Двери кафетерия распахнулись, и в нос ударили запахи самых разных и невероятных блюд. У дальней стены, вдоль богато накрытых столов, суетился целый отряд официантов. Тридцать или сорок человек кружили по комнате, украшенной гирляндами из гофрированной бумаги. Нам стали махать руками. Мне показалось, люди оживились от моего появления, но, когда официанты закивали Марианн Энгел, стало понятно, что в центре внимания — она, а не я. Пациенты потянулись к нам: кашляющий старик, кудрявая девушка с перевязанной рукой, красивый, но прихрамывающий юноша.
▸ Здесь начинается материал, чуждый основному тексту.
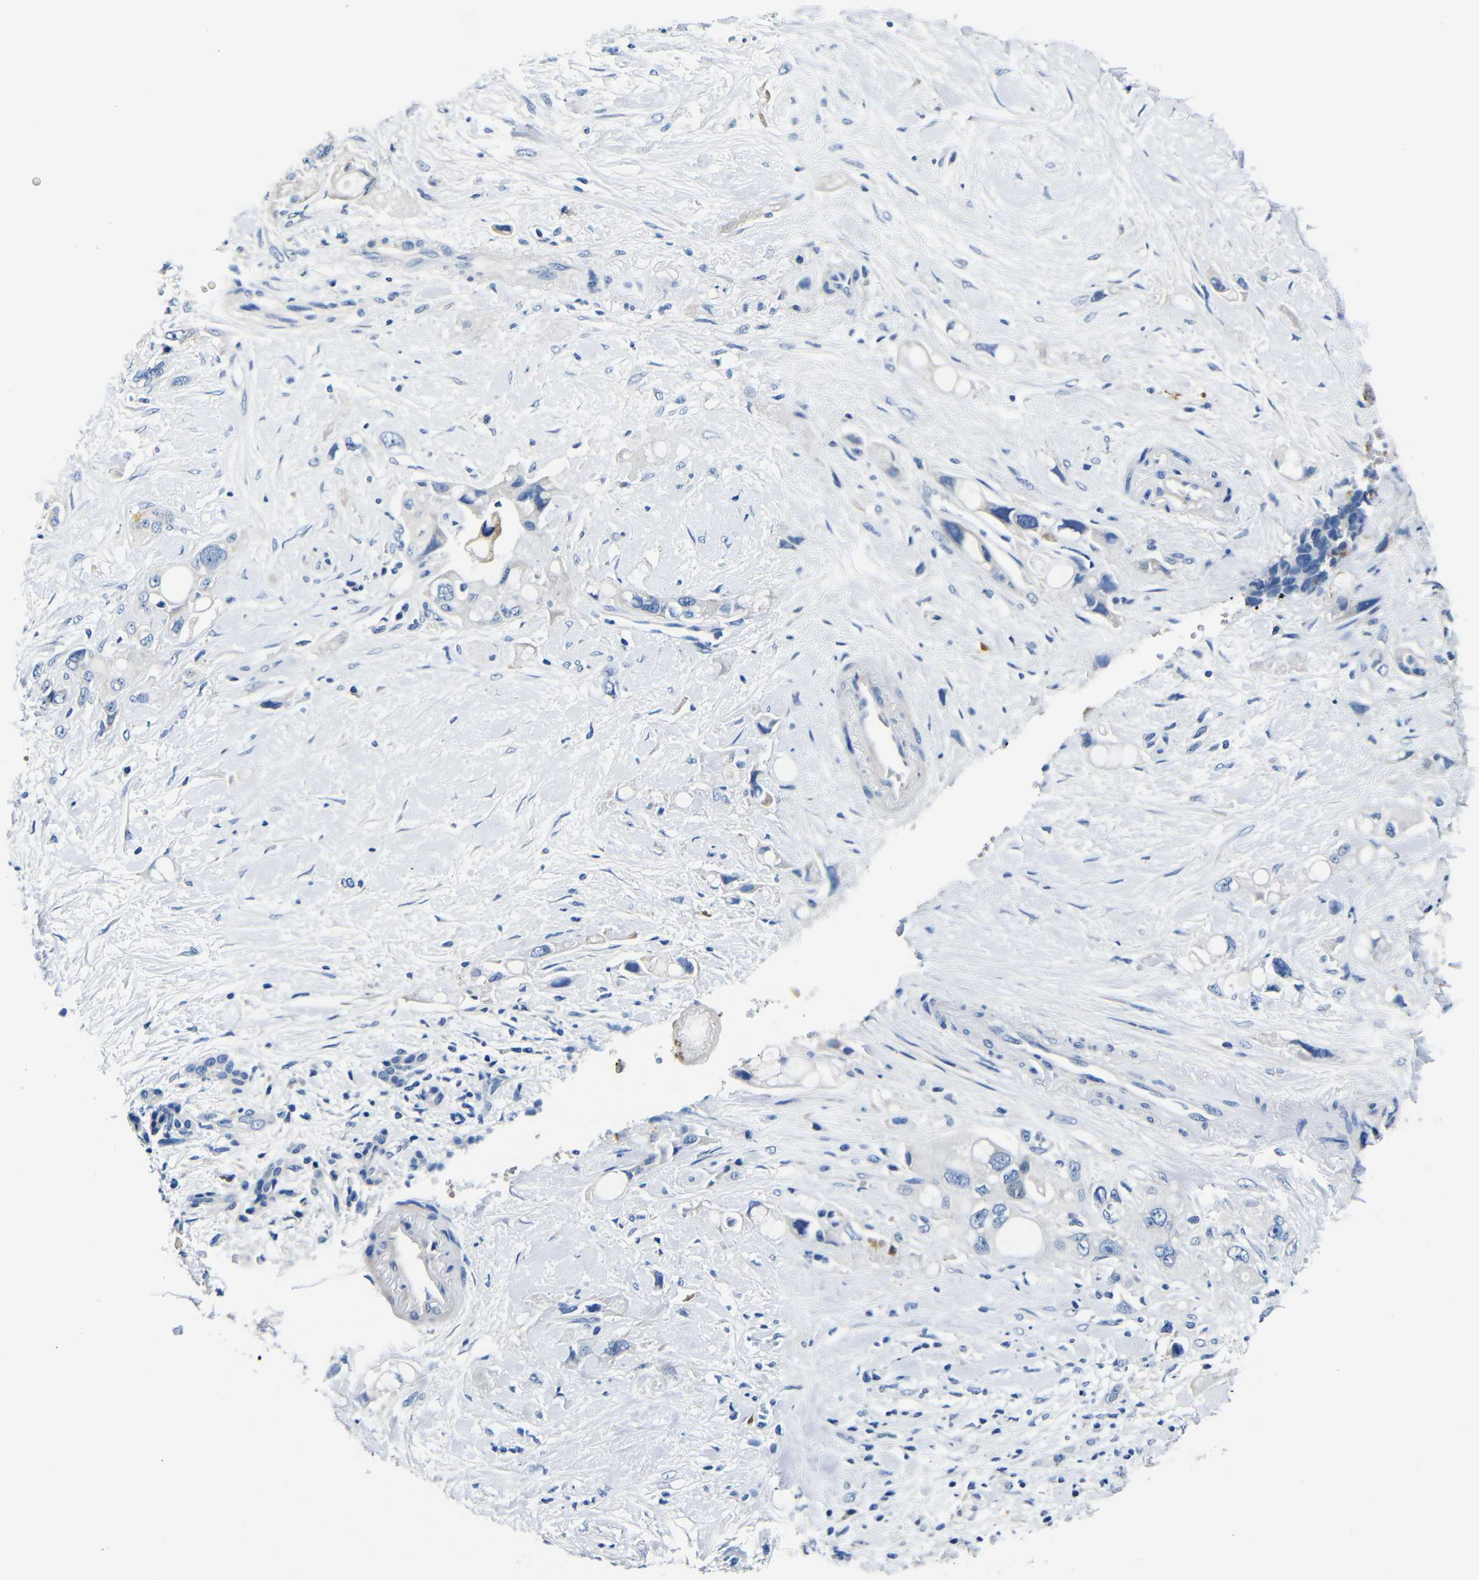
{"staining": {"intensity": "negative", "quantity": "none", "location": "none"}, "tissue": "pancreatic cancer", "cell_type": "Tumor cells", "image_type": "cancer", "snomed": [{"axis": "morphology", "description": "Adenocarcinoma, NOS"}, {"axis": "topography", "description": "Pancreas"}], "caption": "This is an immunohistochemistry histopathology image of adenocarcinoma (pancreatic). There is no expression in tumor cells.", "gene": "TNFAIP1", "patient": {"sex": "female", "age": 56}}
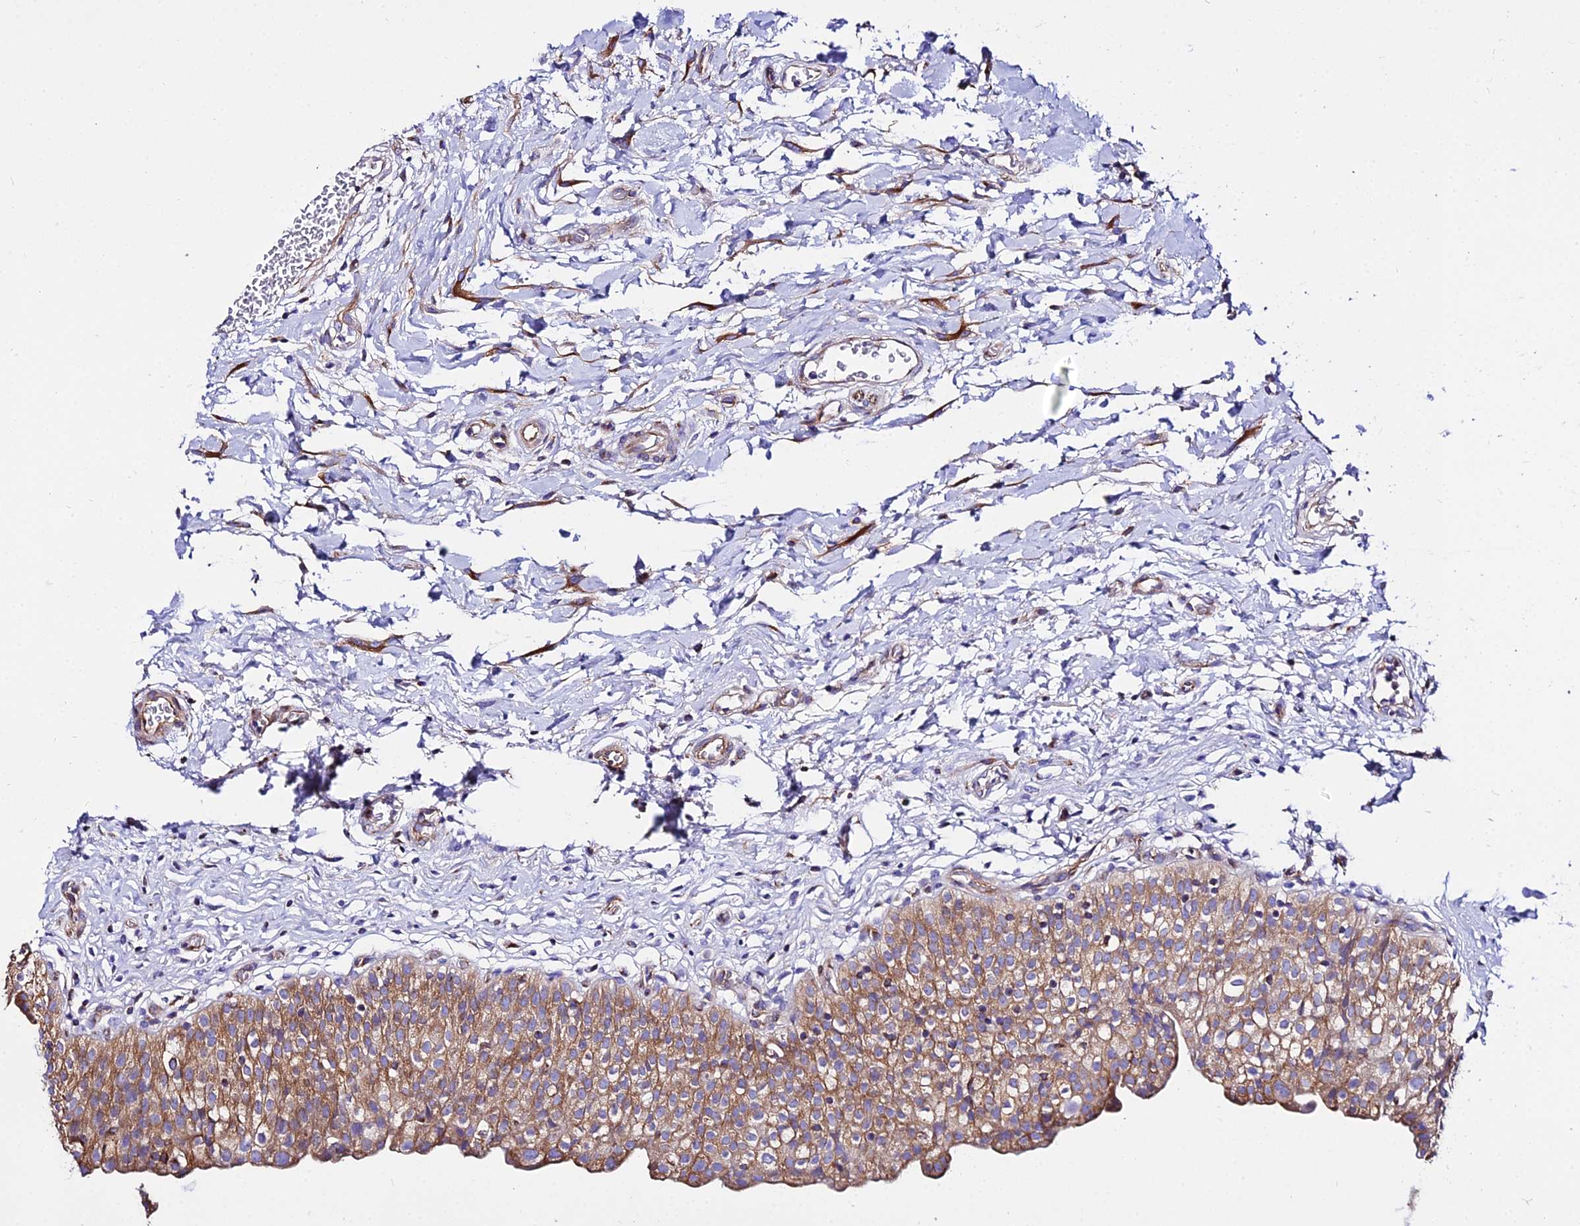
{"staining": {"intensity": "moderate", "quantity": "25%-75%", "location": "cytoplasmic/membranous"}, "tissue": "urinary bladder", "cell_type": "Urothelial cells", "image_type": "normal", "snomed": [{"axis": "morphology", "description": "Normal tissue, NOS"}, {"axis": "topography", "description": "Urinary bladder"}], "caption": "This photomicrograph displays benign urinary bladder stained with IHC to label a protein in brown. The cytoplasmic/membranous of urothelial cells show moderate positivity for the protein. Nuclei are counter-stained blue.", "gene": "TUBA1A", "patient": {"sex": "male", "age": 55}}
Замыкала процессию безволосая девочка с охапкой воздушных шариков в сопровождении целой толпы родственников.

Все благодарили Марианн Энгел (на тот момент я не знал, что именно она сделала). Грегор подкатил меня к сервировочным столикам и помог выбраться из коляски, и лишь тогда объяснил, что Марианн Энгел самолично устроила и оплатила весь праздник. Как всегда, она не стеснялась расходами и развернулась по полной программе. Даже вспоминая роскошные обеды, которые Марианн Энгел приносила мне прямо в палату, я едва способен был оценить теперешнее разнообразие блюд.
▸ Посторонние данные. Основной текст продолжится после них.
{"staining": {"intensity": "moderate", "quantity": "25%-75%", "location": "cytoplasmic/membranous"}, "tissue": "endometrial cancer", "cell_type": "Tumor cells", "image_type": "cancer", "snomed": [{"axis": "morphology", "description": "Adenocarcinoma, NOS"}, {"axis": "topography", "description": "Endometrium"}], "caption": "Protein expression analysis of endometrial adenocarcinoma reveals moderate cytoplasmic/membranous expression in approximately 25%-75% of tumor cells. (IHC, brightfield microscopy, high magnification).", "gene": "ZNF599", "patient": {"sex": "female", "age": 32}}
Индейка, ветчина, копченая утка, курица, пельмени, карри, мясо дикого кабана, дичь, мясная буханка, карп (карп? разве карпа едят?), треска, пикша, вяленая рыба, моллюски, мясная нарезка, дюжина видов колбас, яйца вкрутую, похлебка из бычьих хвостов, бульоны, луковый суп, сыров больше, чем поместится под целой коровой, бобы такие, бобы сякие, маринованный лучок, огурчики, брюква, морковь, картофель, сладкий картофель, еще более сладкий картофель, самый сладкий картофель-батат, капуста, морковь, пастернак, кабачки, тыква, рис шлифованый, рис шелушенный, рис дикий, рис культурный, закуски, паштеты, ломтики разного хлеба, бейглы, булочки, сырные лепешки, зеленый салат, «Цезарь», салат с фасолью, салат с макаронами, заливное, яблочный салат со взбитыми сливками, спагетти, феттучини, макарони, ригатони, каннеллони, тортелини, Гульельмо маркони (просто проверяю, дочитали ли вы досюда), бананы, яблоки, апельсины, ананас, клубника, голубика, ореховая смесь, пирожки с мясом, рождественский пудинг, рождественский хлеб, кокосовое печенье, ореховый пирог, конфеты, шоколадные поленца, шоколадные лягушки, «Все вкусные орешки Берти Ботт», сливочная помадка, шоколадки-мармеладки, коврижка с монеткой на счастье, кекс с цукатами, имбирные пряничные человечки, ватрушки-хлопушки, прочие зверушки, клюквенный пунш, эгг-ногг, молоко, виноградный сок, яблочный сок, апельсиновый сок, лимонады, кофе, чай, сок-томатный-такой-ароматный и бутилированная вода.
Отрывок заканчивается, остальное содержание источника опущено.